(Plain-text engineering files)
++++
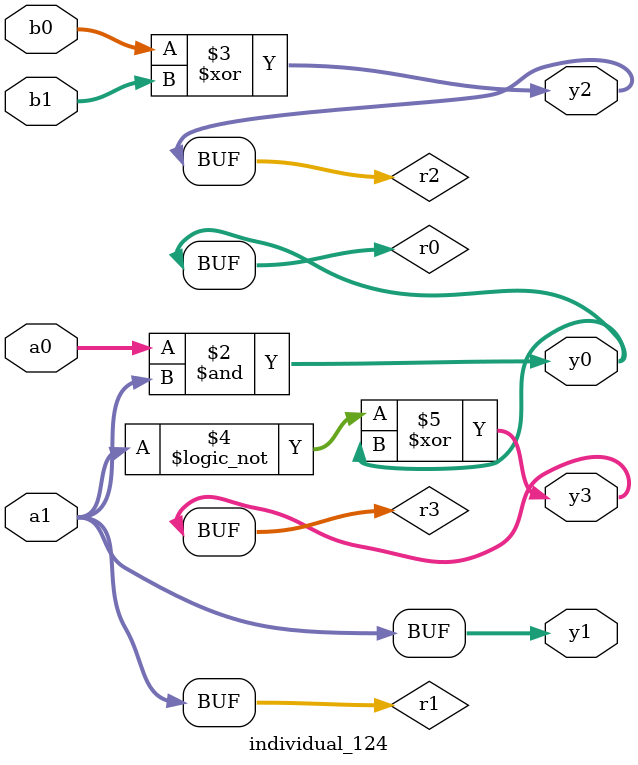
<source format=sv>
module individual_124(input logic [15:0] a1, input logic [15:0] a0, input logic [15:0] b1, input logic [15:0] b0, output logic [15:0] y3, output logic [15:0] y2, output logic [15:0] y1, output logic [15:0] y0);
logic [15:0] r0, r1, r2, r3; 
 always@(*) begin 
	 r0 = a0; r1 = a1; r2 = b0; r3 = b1; 
 	 r0  &=  a1 ;
 	 r2  ^=  b1 ;
 	 r3 = ! r1 ;
 	 r3  ^=  r0 ;
 	 y3 = r3; y2 = r2; y1 = r1; y0 = r0; 
end
endmodule
</source>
++++
§ Work item
Return each line from the data where the string "logic" can be found.

§ Worked solution
module individual_124(input logic [15:0] a1, input logic [15:0] a0, input logic [15:0] b1, input logic [15:0] b0, output logic [15:0] y3, output logic [15:0] y2, output logic [15:0] y1, output logic [15:0] y0);
logic [15:0] r0, r1, r2, r3; 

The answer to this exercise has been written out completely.